→ **Action item**: From first line to last, the records below are to be duplicated exactly.

→ **Stored data**:
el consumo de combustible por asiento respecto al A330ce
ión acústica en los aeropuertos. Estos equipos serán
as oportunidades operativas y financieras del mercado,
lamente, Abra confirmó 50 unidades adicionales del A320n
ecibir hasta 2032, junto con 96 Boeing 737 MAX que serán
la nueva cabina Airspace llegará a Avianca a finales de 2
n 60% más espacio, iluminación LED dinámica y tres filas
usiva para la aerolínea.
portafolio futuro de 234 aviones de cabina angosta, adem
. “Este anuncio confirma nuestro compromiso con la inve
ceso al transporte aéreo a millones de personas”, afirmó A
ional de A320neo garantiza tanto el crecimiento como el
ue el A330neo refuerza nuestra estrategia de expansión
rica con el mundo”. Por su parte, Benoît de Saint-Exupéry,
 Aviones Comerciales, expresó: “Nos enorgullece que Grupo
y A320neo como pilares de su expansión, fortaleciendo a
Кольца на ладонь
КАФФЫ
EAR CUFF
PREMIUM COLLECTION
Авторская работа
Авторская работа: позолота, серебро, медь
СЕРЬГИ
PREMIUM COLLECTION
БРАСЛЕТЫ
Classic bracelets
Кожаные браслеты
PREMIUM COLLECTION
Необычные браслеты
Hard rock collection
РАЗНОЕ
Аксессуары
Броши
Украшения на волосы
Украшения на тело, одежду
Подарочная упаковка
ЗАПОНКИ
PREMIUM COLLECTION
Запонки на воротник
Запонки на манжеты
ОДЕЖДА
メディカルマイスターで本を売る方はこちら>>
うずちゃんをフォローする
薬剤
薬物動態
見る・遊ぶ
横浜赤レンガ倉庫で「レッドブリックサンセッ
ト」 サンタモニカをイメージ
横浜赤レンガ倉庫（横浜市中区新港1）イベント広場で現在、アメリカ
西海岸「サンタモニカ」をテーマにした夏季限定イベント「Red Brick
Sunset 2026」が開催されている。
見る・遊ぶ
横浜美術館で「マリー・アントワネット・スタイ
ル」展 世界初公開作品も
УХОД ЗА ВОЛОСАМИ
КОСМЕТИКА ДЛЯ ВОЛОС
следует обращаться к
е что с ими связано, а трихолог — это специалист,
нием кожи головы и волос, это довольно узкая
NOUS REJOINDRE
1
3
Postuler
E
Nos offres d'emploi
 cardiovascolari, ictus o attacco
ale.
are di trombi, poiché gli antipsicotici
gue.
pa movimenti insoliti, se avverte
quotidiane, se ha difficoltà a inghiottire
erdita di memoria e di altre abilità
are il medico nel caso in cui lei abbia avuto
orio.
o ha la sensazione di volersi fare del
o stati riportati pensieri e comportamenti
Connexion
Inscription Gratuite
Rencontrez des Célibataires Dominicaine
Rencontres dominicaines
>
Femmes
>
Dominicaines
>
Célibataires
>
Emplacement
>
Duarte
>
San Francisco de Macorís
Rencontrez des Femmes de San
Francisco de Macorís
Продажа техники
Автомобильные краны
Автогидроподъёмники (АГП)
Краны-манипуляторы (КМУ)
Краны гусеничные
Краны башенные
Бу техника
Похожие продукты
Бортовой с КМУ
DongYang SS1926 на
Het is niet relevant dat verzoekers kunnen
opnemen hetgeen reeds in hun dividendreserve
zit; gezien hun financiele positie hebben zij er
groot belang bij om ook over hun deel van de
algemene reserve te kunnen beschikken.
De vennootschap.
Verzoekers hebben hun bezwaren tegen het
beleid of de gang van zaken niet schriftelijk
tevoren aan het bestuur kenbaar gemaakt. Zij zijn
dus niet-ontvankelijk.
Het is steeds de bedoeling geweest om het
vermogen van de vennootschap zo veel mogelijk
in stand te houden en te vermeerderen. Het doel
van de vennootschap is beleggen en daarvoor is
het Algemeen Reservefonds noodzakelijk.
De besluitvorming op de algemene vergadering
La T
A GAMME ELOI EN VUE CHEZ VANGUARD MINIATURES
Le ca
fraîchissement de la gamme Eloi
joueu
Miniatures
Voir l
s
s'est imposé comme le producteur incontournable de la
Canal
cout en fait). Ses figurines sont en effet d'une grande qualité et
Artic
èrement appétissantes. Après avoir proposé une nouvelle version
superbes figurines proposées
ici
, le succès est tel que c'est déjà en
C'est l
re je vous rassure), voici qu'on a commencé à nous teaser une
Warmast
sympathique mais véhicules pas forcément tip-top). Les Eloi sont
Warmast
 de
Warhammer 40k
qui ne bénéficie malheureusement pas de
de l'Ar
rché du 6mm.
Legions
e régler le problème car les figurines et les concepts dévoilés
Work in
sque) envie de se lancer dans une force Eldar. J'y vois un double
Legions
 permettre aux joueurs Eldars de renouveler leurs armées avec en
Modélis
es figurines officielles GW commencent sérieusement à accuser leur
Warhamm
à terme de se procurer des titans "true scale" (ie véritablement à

→ **Task response**:
el consumo de combustible por asiento respecto al A330ce
ión acústica en los aeropuertos. Estos equipos serán
as oportunidades operativas y financieras del mercado,
lamente, Abra confirmó 50 unidades adicionales del A320n
ecibir hasta 2032, junto con 96 Boeing 737 MAX que serán
la nueva cabina Airspace llegará a Avianca a finales de 2
n 60% más espacio, iluminación LED dinámica y tres filas
usiva para la aerolínea.
portafolio futuro de 234 aviones de cabina angosta, adem
. “Este anuncio confirma nuestro compromiso con la inve
ceso al transporte aéreo a millones de personas”, afirmó A
ional de A320neo garantiza tanto el crecimiento como el
ue el A330neo refuerza nuestra estrategia de expansión
rica con el mundo”. Por su parte, Benoît de Saint-Exupéry,
 Aviones Comerciales, expresó: “Nos enorgullece que Grupo
y A320neo como pilares de su expansión, fortaleciendo a
Кольца на ладонь
КАФФЫ
EAR CUFF
PREMIUM COLLECTION
Авторская работа
Авторская работа: позолота, серебро, медь
СЕРЬГИ
PREMIUM COLLECTION
БРАСЛЕТЫ
Classic bracelets
Кожаные браслеты
PREMIUM COLLECTION
Необычные браслеты
Hard rock collection
РАЗНОЕ
Аксессуары
Броши
Украшения на волосы
Украшения на тело, одежду
Подарочная упаковка
ЗАПОНКИ
PREMIUM COLLECTION
Запонки на воротник
Запонки на манжеты
ОДЕЖДА
メディカルマイスターで本を売る方はこちら>>
うずちゃんをフォローする
薬剤
薬物動態
見る・遊ぶ
横浜赤レンガ倉庫で「レッドブリックサンセッ
ト」 サンタモニカをイメージ
横浜赤レンガ倉庫（横浜市中区新港1）イベント広場で現在、アメリカ
西海岸「サンタモニカ」をテーマにした夏季限定イベント「Red Brick
Sunset 2026」が開催されている。
見る・遊ぶ
横浜美術館で「マリー・アントワネット・スタイ
ル」展 世界初公開作品も
УХОД ЗА ВОЛОСАМИ
КОСМЕТИКА ДЛЯ ВОЛОС
следует обращаться к
е что с ими связано, а трихолог — это специалист,
нием кожи головы и волос, это довольно узкая
NOUS REJOINDRE
1
3
Postuler
E
Nos offres d'emploi
 cardiovascolari, ictus o attacco
ale.
are di trombi, poiché gli antipsicotici
gue.
pa movimenti insoliti, se avverte
quotidiane, se ha difficoltà a inghiottire
erdita di memoria e di altre abilità
are il medico nel caso in cui lei abbia avuto
orio.
o ha la sensazione di volersi fare del
o stati riportati pensieri e comportamenti
Connexion
Inscription Gratuite
Rencontrez des Célibataires Dominicaine
Rencontres dominicaines
>
Femmes
>
Dominicaines
>
Célibataires
>
Emplacement
>
Duarte
>
San Francisco de Macorís
Rencontrez des Femmes de San
Francisco de Macorís
Продажа техники
Автомобильные краны
Автогидроподъёмники (АГП)
Краны-манипуляторы (КМУ)
Краны гусеничные
Краны башенные
Бу техника
Похожие продукты
Бортовой с КМУ
DongYang SS1926 на
Het is niet relevant dat verzoekers kunnen
opnemen hetgeen reeds in hun dividendreserve
zit; gezien hun financiele positie hebben zij er
groot belang bij om ook over hun deel van de
algemene reserve te kunnen beschikken.
De vennootschap.
Verzoekers hebben hun bezwaren tegen het
beleid of de gang van zaken niet schriftelijk
tevoren aan het bestuur kenbaar gemaakt. Zij zijn
dus niet-ontvankelijk.
Het is steeds de bedoeling geweest om het
vermogen van de vennootschap zo veel mogelijk
in stand te houden en te vermeerderen. Het doel
van de vennootschap is beleggen en daarvoor is
het Algemeen Reservefonds noodzakelijk.
De besluitvorming op de algemene vergadering
La T
A GAMME ELOI EN VUE CHEZ VANGUARD MINIATURES
Le ca
fraîchissement de la gamme Eloi
joueu
Miniatures
Voir l
s
s'est imposé comme le producteur incontournable de la
Canal
cout en fait). Ses figurines sont en effet d'une grande qualité et
Artic
èrement appétissantes. Après avoir proposé une nouvelle version
superbes figurines proposées
ici
, le succès est tel que c'est déjà en
C'est l
re je vous rassure), voici qu'on a commencé à nous teaser une
Warmast
sympathique mais véhicules pas forcément tip-top). Les Eloi sont
Warmast
 de
Warhammer 40k
qui ne bénéficie malheureusement pas de
de l'Ar
rché du 6mm.
Legions
e régler le problème car les figurines et les concepts dévoilés
Work in
sque) envie de se lancer dans une force Eldar. J'y vois un double
Legions
 permettre aux joueurs Eldars de renouveler leurs armées avec en
Modélis
es figurines officielles GW commencent sérieusement à accuser leur
Warhamm
à terme de se procurer des titans "true scale" (ie véritablement à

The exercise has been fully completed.